(Supplied data)
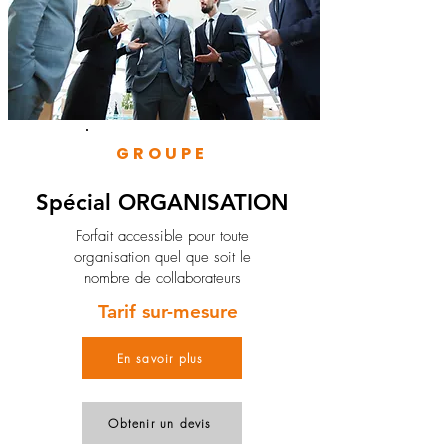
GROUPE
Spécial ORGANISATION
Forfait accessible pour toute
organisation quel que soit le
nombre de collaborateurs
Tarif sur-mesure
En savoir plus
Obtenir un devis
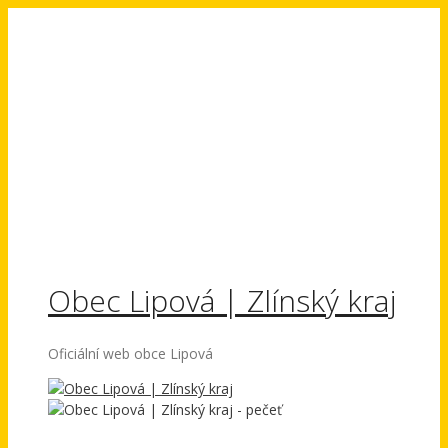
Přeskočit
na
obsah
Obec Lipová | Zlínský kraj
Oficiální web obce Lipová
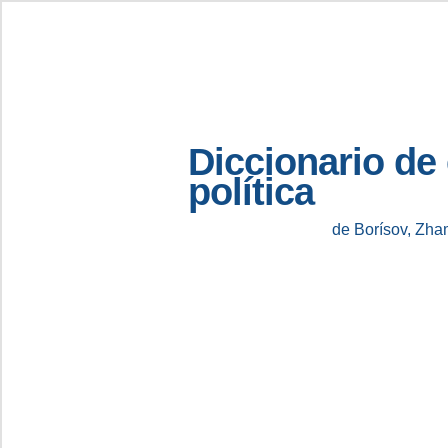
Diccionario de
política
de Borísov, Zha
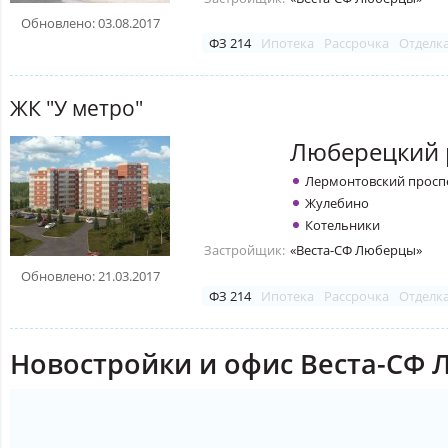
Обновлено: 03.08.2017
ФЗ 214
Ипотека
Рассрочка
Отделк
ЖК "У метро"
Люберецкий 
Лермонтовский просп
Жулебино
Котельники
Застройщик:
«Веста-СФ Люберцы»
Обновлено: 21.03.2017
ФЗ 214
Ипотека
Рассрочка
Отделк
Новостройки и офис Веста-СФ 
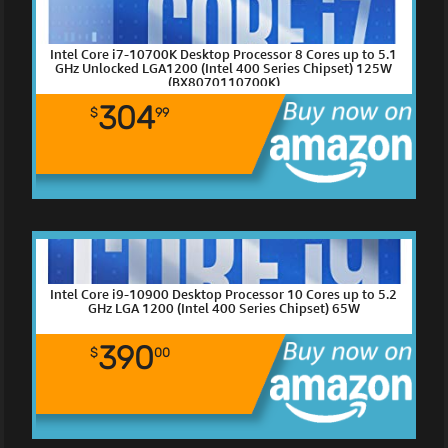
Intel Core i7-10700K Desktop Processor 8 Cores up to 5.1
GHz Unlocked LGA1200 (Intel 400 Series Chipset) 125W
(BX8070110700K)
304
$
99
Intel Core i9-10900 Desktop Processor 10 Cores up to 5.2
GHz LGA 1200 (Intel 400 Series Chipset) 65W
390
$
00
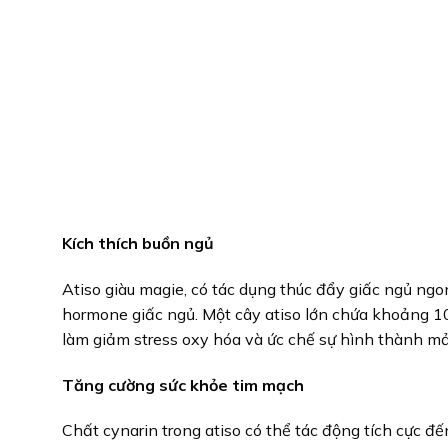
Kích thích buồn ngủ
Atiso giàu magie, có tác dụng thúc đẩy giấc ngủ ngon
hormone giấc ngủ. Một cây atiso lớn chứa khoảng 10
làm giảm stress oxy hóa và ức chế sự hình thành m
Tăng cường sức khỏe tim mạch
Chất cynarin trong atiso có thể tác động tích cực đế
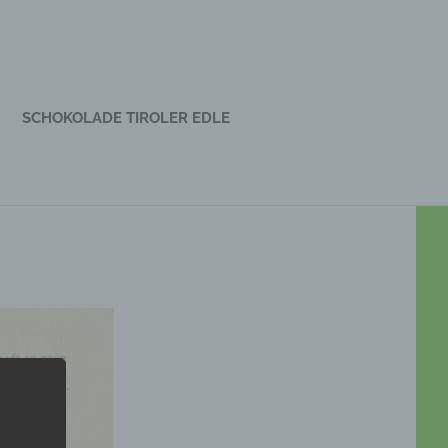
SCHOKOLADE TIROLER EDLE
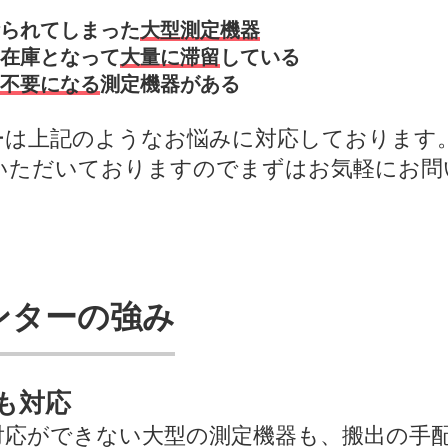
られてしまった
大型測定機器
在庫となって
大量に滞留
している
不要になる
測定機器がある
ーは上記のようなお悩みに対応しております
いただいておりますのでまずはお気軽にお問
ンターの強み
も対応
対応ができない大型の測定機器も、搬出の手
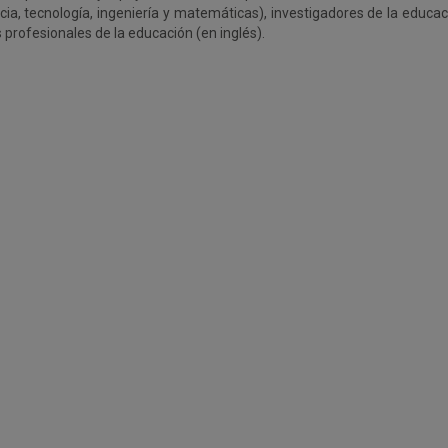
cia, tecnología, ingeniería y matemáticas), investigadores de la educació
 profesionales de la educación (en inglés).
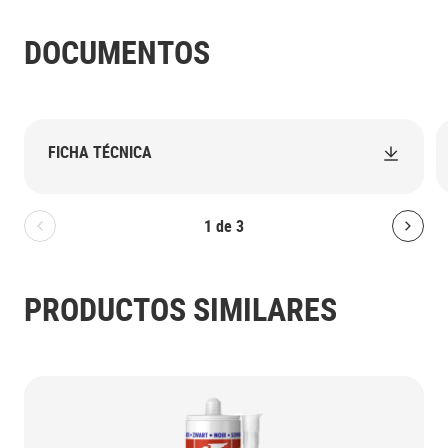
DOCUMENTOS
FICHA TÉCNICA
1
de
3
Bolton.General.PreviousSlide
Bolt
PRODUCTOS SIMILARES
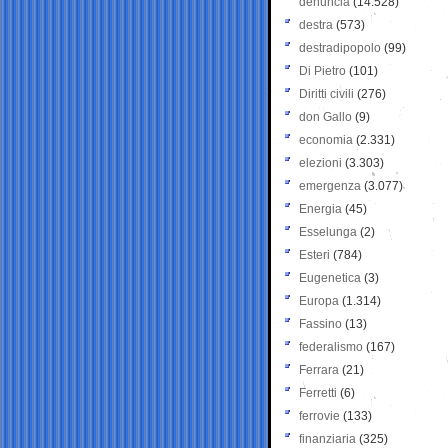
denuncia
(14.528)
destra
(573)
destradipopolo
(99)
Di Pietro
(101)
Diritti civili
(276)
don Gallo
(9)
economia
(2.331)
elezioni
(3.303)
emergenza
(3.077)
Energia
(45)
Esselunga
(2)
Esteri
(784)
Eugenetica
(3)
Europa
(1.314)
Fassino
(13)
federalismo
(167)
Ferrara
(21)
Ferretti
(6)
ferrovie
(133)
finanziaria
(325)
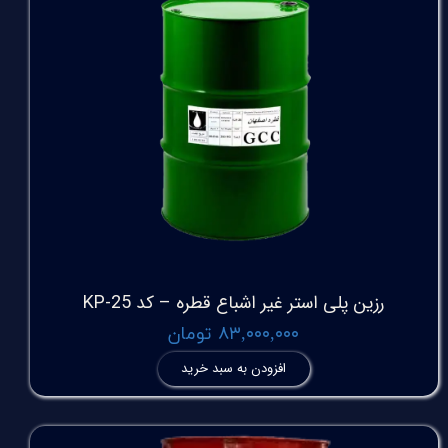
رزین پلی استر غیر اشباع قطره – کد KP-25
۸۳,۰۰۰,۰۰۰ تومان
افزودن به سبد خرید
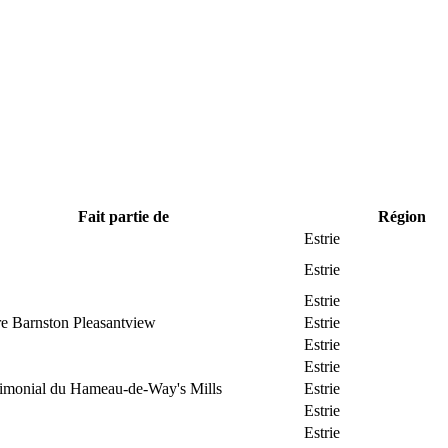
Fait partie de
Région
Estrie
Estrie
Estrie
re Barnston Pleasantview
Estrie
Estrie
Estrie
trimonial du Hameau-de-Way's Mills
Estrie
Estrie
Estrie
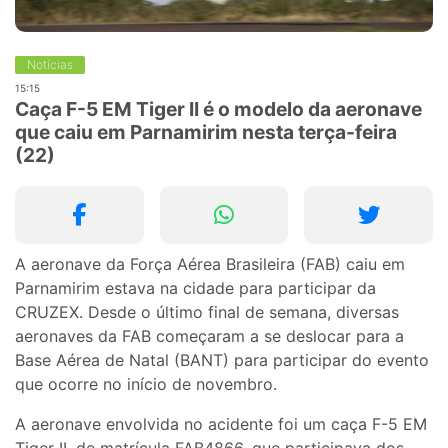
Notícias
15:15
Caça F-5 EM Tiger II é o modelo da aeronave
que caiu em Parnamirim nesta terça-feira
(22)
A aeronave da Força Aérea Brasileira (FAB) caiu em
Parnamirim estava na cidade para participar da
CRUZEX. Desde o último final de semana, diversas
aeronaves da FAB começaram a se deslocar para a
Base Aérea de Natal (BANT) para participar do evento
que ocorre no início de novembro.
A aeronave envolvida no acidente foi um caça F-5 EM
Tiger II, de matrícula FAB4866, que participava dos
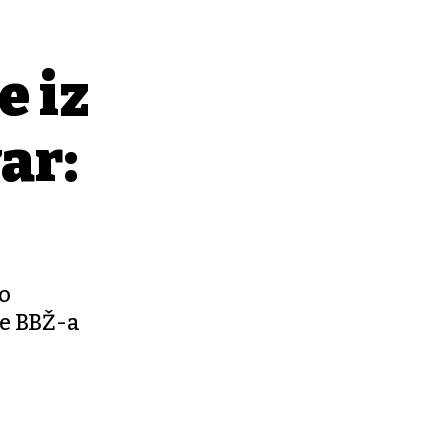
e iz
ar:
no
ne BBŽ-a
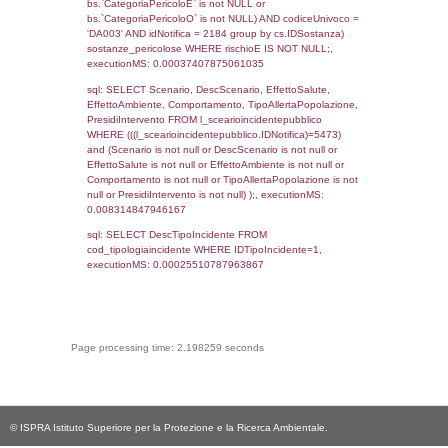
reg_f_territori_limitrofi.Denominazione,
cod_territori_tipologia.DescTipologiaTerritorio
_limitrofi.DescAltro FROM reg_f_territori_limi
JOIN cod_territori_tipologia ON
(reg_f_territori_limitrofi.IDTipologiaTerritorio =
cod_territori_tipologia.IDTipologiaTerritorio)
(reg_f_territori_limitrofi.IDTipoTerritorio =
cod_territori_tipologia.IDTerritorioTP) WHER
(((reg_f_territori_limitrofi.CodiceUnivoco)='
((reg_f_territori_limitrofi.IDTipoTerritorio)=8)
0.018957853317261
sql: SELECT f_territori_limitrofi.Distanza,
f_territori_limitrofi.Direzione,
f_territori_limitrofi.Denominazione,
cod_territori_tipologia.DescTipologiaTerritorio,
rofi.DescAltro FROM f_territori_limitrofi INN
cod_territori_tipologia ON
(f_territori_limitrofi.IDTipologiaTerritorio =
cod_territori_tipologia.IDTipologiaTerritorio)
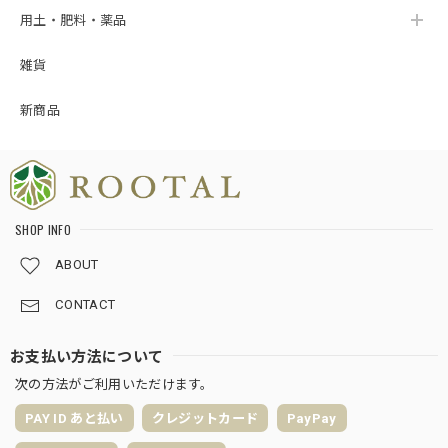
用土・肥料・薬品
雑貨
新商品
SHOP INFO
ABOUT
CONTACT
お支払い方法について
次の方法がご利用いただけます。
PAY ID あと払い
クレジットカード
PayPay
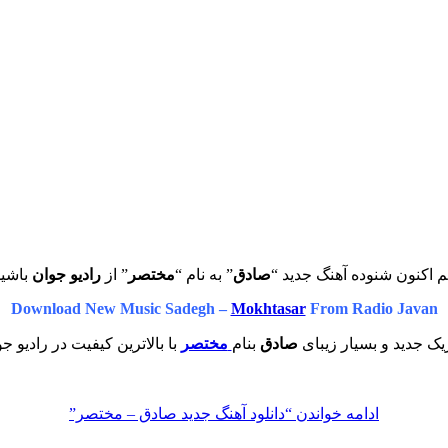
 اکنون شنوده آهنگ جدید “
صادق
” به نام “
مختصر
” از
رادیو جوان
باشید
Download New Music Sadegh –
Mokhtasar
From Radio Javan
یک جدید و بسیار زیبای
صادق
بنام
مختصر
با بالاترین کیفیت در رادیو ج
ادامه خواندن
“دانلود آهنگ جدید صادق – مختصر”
(End Supplied data)
Transcribe the lines of the records above character for character, beginning with the line that contains "اکنون شنوده آهنگ" and continuing to the last line of the records.

__Solution for this problem__.
 اکنون شنوده آهنگ جدید “
صادق
” به نام “
مختصر
” از
رادیو جوان
باشید
Download New Music Sadegh –
Mokhtasar
From Radio Javan
یک جدید و بسیار زیبای
صادق
بنام
مختصر
با بالاترین کیفیت در رادیو ج
ادامه خواندن
“دانلود آهنگ جدید صادق – مختصر”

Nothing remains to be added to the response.